Dataset Growth in Medical Image Analysis Research

J Imaging. 2021 Aug 20;7(8):155. doi: 10.3390/jimaging7080155.

ABSTRACT

Medical image analysis research requires medical image datasets. Nevertheless, due to various impediments, researchers have been described as “data starved”. We hypothesize that implicit evolving community standards require researchers to use ever-growing datasets. In Phase I of this research, we scanned the MICCAI (Medical Image Computing and Computer-Assisted Intervention) conference proceedings from 2011 to 2018. We identified 907 papers involving human MRI, CT or fMRI datasets and extracted their sizes. The median dataset size had grown by 3-10 times from 2011 to 2018, depending on imaging modality.

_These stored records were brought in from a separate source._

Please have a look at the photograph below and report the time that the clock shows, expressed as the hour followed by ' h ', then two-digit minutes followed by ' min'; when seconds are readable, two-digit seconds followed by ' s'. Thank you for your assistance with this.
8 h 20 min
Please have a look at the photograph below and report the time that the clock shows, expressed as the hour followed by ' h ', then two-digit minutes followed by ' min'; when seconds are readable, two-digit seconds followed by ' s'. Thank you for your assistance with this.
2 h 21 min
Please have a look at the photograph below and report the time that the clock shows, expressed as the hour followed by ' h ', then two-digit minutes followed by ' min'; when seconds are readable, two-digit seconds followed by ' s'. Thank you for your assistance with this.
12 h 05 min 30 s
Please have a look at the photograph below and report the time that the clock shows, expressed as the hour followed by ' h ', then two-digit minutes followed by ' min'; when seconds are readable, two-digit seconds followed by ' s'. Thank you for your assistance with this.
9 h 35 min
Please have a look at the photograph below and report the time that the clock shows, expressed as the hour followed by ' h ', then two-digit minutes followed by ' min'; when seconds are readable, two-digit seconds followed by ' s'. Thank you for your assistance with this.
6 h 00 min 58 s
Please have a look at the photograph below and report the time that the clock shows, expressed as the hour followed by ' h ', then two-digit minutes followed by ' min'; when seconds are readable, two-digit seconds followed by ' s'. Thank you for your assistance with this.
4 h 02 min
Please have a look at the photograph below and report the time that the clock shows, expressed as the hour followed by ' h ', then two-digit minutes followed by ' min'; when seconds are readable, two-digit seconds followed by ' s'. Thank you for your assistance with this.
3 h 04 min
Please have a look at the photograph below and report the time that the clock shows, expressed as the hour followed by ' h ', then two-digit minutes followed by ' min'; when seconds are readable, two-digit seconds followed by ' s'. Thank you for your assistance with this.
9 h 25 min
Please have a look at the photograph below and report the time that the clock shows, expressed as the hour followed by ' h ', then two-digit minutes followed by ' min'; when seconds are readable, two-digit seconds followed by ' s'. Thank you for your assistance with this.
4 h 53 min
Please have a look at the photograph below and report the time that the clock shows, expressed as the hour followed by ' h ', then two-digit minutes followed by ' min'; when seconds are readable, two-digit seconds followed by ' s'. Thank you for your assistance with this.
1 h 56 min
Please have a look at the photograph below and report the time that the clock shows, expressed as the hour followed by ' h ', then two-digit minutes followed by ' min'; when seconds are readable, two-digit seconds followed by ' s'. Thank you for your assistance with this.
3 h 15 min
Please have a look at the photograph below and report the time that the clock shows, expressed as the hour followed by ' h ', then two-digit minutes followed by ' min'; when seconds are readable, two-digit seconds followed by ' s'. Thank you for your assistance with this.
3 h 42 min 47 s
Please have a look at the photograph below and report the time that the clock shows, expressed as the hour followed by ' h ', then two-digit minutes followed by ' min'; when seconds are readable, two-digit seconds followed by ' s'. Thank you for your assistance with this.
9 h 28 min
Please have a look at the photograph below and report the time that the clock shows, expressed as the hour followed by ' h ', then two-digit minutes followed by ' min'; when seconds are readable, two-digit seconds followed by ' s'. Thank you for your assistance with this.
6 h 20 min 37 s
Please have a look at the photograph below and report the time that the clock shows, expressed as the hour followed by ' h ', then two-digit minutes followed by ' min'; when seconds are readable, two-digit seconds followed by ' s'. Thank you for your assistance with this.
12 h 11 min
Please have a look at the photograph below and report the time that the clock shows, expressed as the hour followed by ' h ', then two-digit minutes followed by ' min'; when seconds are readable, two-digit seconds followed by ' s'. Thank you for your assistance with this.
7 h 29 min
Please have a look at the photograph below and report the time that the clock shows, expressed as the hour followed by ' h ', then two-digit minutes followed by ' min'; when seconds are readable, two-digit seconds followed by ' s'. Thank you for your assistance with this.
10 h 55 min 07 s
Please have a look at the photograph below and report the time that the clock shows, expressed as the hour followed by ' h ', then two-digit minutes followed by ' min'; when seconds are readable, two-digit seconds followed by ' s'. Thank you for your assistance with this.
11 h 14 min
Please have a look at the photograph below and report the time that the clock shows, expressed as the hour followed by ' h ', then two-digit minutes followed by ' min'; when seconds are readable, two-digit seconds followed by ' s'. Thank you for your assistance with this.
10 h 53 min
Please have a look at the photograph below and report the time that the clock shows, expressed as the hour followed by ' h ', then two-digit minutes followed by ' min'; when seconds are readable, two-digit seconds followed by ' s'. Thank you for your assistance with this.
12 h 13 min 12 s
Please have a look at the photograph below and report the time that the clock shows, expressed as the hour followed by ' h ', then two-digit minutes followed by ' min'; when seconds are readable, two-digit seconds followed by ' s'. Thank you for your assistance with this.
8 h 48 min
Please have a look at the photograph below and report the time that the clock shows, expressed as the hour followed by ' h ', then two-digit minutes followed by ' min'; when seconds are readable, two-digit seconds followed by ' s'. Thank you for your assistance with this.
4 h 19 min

Statistical analysis revealed exponential growth of the geometric mean dataset size with an annual growth of 21% for MRI, 24% for CT and 31% for fMRI. Thereupon, we had issued a forecast for dataset sizes in MICCAI 2019 well before the conference. In Phase II of this research, we examined the MICCAI 2019 proceedings and analyzed 308 relevant papers. The MICCAI 2019 statistics compare well with the forecast. The revised annual growth rates of the geometric mean dataset size are 27% for MRI, 30% for CT and 32% for fMRI. We predict the respective dataset sizes in the MICCAI 2020 conference (that we have not yet analyzed) and the future MICCAI 2021 conference.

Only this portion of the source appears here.